Exercise » Using the passage on torsional vibration in rotating bodies, mark each statement yes or no and quote the words from that passage that decide it. 1. The method requires the surface of the rotating body to be modified. 2. Reflected light is carried to an optical detector by multi-mode optical fiber. 3. Rays entering the receiver fiber at different angles travel the same distance.

Passage shown »
════════

The present disclosure relates to characterization of torque and torsional vibration in rotating bodies. More specifically, this invention enables high-fidelity, high-speed characterization of the rotary motion of a body without the requirement for surface modification. This invention relies on the inherent optical properties of the surface of the rotating body to determine the degree to which a rotating body vibrates, twists, or is otherwise translated. The system makes use of interference between propagation modes in a multi-mode optical fiber. A portion of the light reflected from the rotating body is captured by one or more multi-mode optical fiber(s) and guided to an optical detector. Rays entering the receiver fiber at different angles form different propagation modes in the fiber, and as such travel different distances. As the body rotates, the fraction of the reflected light that enters any given mode changes.

Claims

exact text as granted — not AI-modified
1 . A method for the characterization of motion of a rotating body comprising:
 measuring at least one modal interference pattern of light reflected from a surface of a rotating body at two or more points in time; and   comparing at least a portion of the measured modal interference patterns to determine a change in motion of the rotating body between those two points in time.

════════

Records provided »

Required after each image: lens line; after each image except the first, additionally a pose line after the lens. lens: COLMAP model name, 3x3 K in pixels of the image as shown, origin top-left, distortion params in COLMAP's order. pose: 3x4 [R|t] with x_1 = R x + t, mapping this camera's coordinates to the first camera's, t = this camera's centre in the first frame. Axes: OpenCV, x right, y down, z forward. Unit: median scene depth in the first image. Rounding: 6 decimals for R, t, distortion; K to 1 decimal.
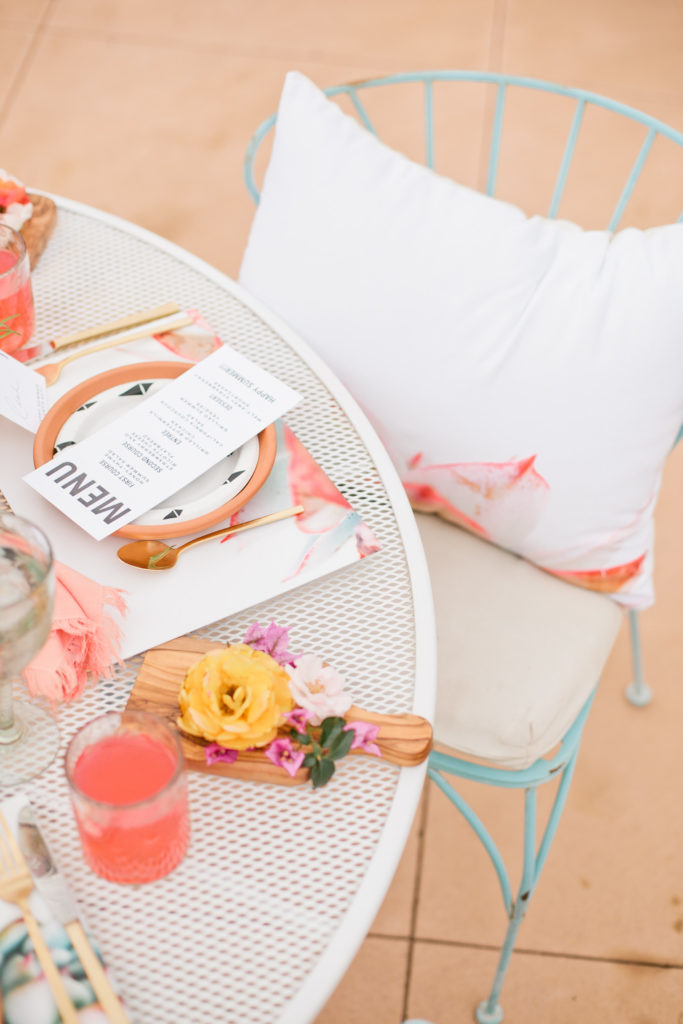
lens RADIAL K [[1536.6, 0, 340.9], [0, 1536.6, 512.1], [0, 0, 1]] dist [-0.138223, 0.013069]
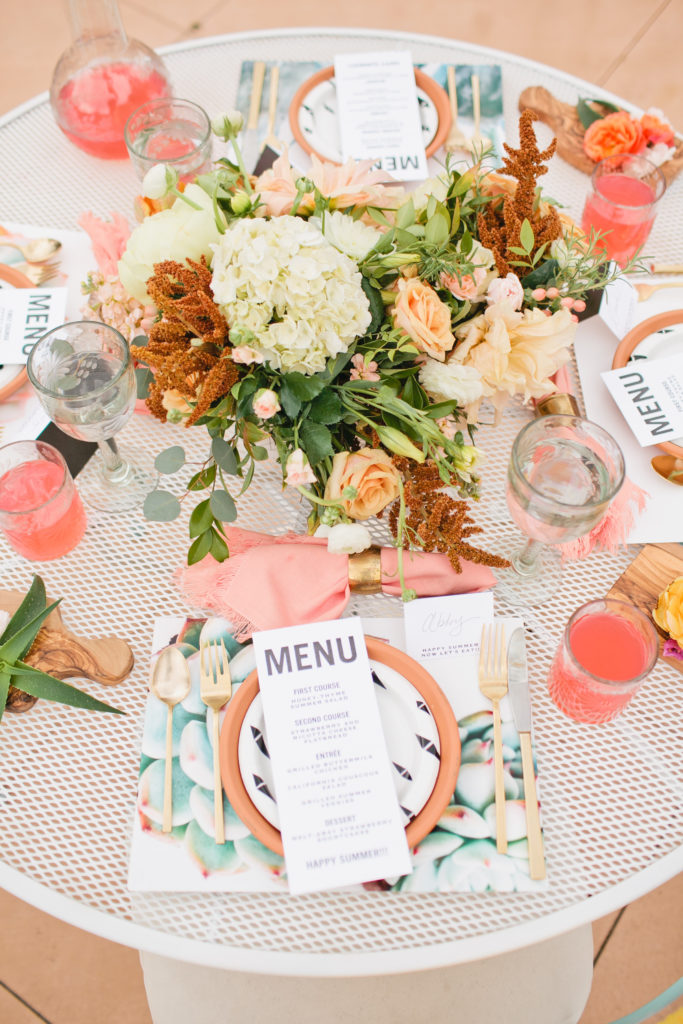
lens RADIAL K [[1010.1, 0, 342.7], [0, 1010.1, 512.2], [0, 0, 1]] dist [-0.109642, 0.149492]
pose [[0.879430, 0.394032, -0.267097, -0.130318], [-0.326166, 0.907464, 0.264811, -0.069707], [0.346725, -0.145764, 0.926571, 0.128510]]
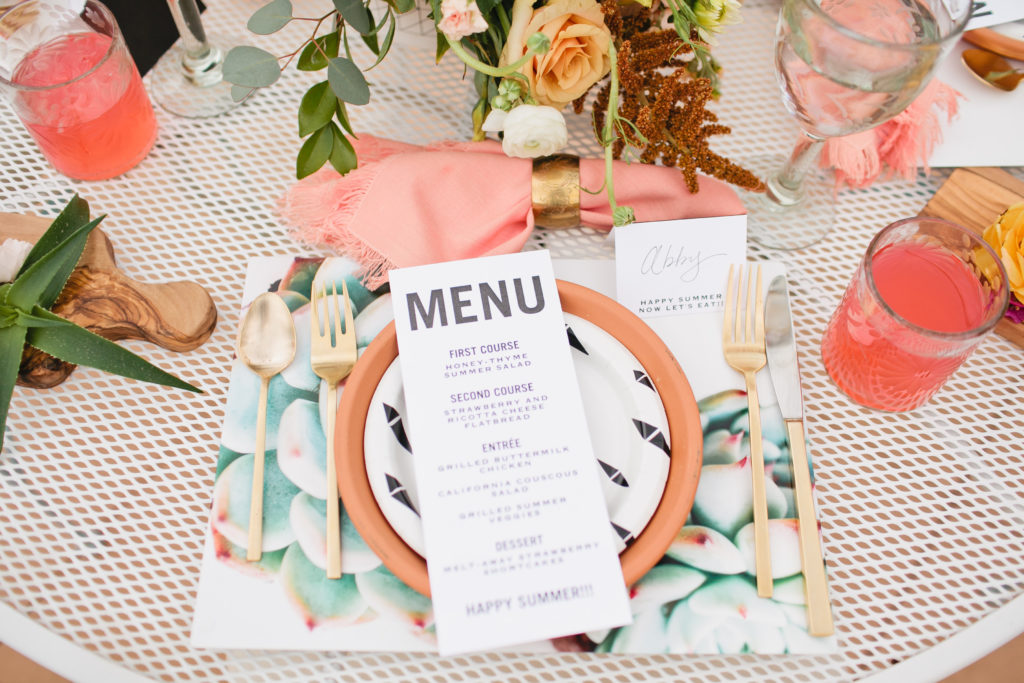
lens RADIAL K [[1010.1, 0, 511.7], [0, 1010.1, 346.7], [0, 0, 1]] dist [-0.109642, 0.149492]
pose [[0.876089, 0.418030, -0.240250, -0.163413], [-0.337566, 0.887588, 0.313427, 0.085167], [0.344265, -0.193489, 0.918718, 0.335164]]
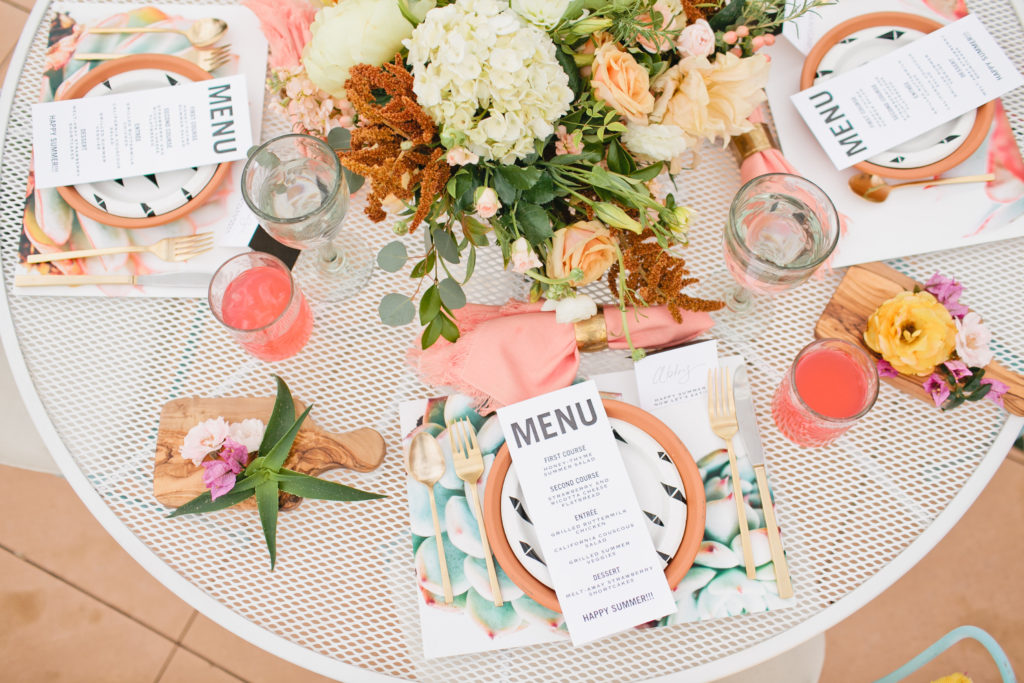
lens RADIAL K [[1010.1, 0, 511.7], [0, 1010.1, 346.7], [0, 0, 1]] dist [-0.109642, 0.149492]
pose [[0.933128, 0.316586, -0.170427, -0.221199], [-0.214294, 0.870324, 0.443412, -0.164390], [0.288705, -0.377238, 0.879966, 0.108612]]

════════

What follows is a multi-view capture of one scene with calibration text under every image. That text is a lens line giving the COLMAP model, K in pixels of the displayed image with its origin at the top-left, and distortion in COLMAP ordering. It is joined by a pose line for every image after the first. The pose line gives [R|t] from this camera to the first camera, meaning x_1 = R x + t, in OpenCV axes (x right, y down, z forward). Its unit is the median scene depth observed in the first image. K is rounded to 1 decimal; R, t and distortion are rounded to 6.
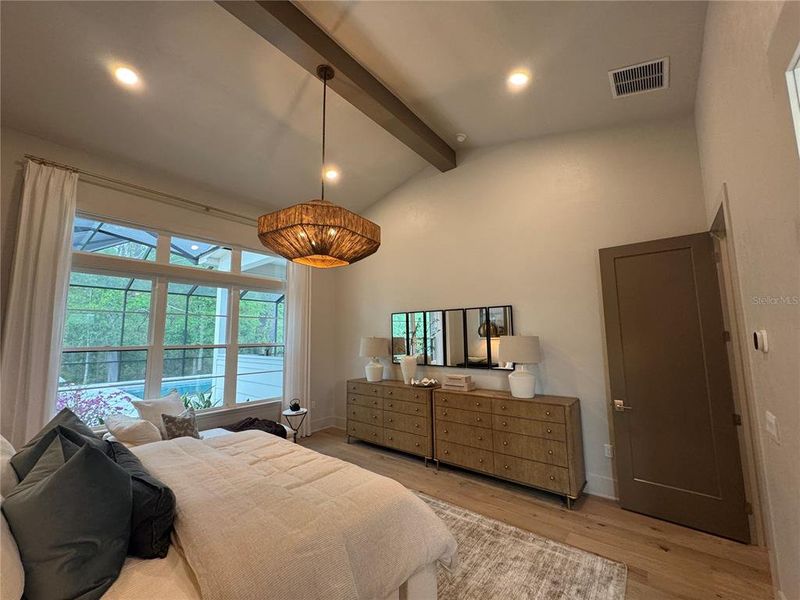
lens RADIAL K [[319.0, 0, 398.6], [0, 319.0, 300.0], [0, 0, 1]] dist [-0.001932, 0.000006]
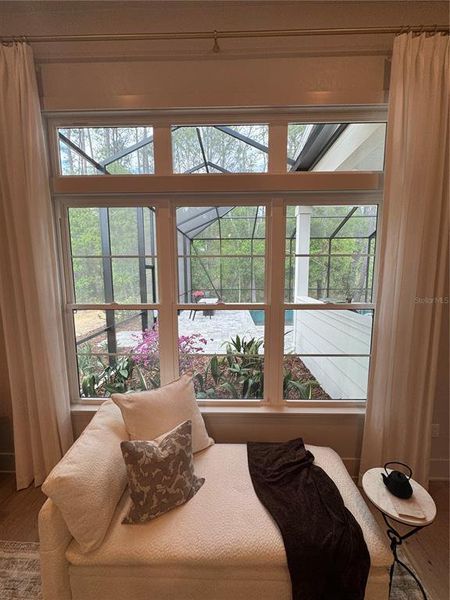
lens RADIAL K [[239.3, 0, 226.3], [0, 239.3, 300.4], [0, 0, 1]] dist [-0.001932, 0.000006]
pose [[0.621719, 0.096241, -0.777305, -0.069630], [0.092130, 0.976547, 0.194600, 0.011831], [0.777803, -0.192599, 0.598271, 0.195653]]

════════

Task solution »
1. No: "without the requirement for surface modification"
2. Yes: "A portion of the light reflected from the rotating body is captured by one or more multi-mode optical fiber(s) and guided to an optical detector."
3. No: "Rays entering the receiver fiber at different angles form different propagation modes in the fiber, and as such travel different distances."